▶ [Task details]:
Copy all lines holding the word "площади" from the entries.

▶ [Stored data]:
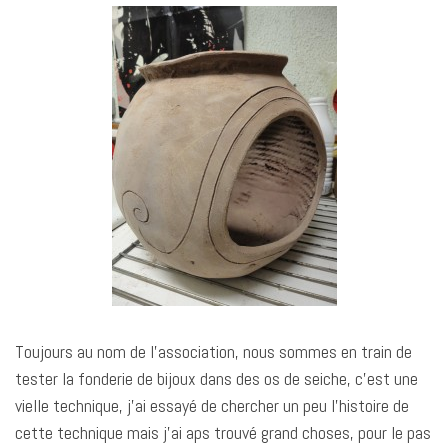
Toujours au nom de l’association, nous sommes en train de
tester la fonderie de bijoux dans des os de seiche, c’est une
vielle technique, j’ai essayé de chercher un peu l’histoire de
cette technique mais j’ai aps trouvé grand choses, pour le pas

* * *

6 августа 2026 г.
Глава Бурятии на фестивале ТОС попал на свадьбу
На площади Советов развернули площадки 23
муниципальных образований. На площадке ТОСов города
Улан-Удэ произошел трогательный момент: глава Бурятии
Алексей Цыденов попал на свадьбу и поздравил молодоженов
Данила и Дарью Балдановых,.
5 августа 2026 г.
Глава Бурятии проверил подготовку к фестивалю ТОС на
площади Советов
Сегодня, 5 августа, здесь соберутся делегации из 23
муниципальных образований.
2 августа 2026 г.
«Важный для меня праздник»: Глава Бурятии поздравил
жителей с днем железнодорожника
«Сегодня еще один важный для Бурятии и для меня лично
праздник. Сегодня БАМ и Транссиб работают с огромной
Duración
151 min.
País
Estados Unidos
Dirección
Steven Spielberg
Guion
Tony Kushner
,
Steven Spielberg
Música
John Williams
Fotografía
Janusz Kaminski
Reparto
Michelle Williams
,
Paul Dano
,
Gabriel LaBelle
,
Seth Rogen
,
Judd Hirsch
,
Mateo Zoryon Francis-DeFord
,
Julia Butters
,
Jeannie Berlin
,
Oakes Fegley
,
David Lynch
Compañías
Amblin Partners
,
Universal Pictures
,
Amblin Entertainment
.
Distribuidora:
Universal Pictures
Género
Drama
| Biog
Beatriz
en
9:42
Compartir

---

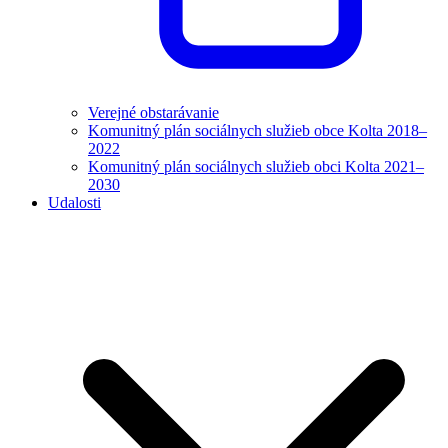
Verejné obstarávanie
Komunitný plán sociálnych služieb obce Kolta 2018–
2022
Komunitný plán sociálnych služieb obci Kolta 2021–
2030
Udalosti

▶ [Answer section]:
На площади Советов развернули площадки 23
площади Советов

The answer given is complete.